On 07/01/2008, at 23:21, Aleksey Cheusov wrote:
It is not as easy as you make it sound. Many, many times, putting all the patches together and removing pkgsrc-specific bits will result in a patch that will NOT be accepted by upstream. The reason: the patch will contain fixes and/or improvements for many different, unrelated stuff.
Amount af efforts for sorting patches into logical blocks is well known. The question is WHEN these efforts are necessary. Every time you change even one line in source code to keep your patches/ in a consistent state? Or once before sending them to upstream maintainer. I'd prefer to do this once.
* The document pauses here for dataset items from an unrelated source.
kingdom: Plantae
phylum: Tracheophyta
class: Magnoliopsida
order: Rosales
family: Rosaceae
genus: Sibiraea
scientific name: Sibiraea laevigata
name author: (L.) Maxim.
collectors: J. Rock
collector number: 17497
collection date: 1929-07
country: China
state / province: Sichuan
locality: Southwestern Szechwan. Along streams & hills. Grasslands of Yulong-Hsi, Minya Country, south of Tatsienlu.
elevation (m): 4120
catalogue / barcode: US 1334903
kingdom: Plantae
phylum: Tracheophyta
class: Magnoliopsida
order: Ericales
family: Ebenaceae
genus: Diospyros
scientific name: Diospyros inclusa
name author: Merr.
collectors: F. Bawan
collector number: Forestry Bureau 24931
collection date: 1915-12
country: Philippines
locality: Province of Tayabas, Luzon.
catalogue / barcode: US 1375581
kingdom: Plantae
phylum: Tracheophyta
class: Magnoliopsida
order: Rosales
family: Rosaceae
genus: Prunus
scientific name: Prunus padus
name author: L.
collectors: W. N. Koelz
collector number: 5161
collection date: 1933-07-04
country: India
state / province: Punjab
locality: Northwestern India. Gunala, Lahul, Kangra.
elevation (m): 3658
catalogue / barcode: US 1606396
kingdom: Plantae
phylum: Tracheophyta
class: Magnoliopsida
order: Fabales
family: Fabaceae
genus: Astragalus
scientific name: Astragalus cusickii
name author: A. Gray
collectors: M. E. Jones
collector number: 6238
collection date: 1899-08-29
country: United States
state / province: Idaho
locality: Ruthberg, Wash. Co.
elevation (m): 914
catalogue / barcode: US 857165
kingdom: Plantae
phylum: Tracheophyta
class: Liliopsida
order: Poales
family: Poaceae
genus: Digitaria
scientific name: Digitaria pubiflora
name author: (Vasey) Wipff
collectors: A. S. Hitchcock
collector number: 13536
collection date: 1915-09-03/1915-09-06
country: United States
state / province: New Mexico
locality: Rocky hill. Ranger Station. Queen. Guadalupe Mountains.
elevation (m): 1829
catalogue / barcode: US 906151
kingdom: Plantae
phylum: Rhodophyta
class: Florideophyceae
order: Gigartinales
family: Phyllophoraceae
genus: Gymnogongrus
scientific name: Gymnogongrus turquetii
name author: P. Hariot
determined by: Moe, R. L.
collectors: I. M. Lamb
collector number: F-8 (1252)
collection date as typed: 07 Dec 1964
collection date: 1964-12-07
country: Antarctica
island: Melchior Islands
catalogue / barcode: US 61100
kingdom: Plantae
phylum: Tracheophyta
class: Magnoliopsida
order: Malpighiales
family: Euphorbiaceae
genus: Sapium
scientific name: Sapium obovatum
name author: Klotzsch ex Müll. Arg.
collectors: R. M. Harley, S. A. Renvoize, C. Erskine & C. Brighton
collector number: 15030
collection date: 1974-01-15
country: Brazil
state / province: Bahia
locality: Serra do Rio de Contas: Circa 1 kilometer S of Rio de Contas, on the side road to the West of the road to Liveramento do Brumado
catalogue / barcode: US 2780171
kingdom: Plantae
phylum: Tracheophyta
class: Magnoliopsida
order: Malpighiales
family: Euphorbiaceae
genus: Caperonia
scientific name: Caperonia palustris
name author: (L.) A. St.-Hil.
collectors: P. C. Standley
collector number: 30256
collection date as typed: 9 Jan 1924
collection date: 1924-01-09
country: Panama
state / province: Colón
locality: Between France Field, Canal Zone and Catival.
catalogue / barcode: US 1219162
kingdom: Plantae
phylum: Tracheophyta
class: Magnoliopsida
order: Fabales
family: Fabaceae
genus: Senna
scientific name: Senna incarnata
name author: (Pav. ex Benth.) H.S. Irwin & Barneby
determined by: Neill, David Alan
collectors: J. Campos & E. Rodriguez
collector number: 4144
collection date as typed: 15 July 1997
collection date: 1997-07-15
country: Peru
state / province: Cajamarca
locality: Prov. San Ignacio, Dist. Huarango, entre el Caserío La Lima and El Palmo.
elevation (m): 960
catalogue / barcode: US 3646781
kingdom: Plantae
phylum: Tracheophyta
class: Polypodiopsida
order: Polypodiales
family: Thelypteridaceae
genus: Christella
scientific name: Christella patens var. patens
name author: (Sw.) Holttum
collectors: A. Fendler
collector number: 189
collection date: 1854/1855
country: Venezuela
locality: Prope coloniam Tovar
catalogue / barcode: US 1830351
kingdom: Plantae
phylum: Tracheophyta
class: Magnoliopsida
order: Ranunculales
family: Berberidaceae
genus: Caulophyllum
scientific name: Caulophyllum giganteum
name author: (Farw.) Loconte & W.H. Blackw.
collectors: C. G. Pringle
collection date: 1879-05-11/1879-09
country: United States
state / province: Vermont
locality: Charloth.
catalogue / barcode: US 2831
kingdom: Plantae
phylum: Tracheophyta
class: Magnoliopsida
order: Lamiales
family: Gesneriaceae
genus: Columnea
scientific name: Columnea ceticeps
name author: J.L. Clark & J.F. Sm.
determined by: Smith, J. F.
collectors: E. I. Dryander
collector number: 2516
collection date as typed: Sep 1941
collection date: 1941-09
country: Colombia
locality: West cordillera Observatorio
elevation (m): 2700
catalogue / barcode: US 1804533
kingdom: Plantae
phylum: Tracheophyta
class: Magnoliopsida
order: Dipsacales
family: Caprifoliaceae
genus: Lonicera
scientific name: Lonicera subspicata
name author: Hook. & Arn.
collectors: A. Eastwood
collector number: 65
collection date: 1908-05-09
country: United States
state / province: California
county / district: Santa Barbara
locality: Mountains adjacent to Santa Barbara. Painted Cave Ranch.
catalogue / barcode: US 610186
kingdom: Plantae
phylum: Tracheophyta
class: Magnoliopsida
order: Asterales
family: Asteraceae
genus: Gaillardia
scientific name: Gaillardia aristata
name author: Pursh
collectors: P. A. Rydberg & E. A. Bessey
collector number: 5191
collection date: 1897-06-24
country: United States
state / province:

Mmm, sorry? I don't understand you here.
Upstream wants patches
As an upstream maintainer I'd tell you that I personally DO NOT NEED user's patches at all and in truth I don't like them. Most often all these patches are not good enough to be applied for a number of reasons. So, I personally prefer bug report when user describe his problem and nothing else. It is enough and I always tell them "thank you".
Maybe you don't. But I've had lots of patches integrated verbatim into mainstream sources. Providing good patches is a good, if not the best, way to gain confidence from the maintainers, and this can later make you get commit access. You cannot gain such confidence from explanations alone: you can describe things very well at a theoretical level but be a poor programmer.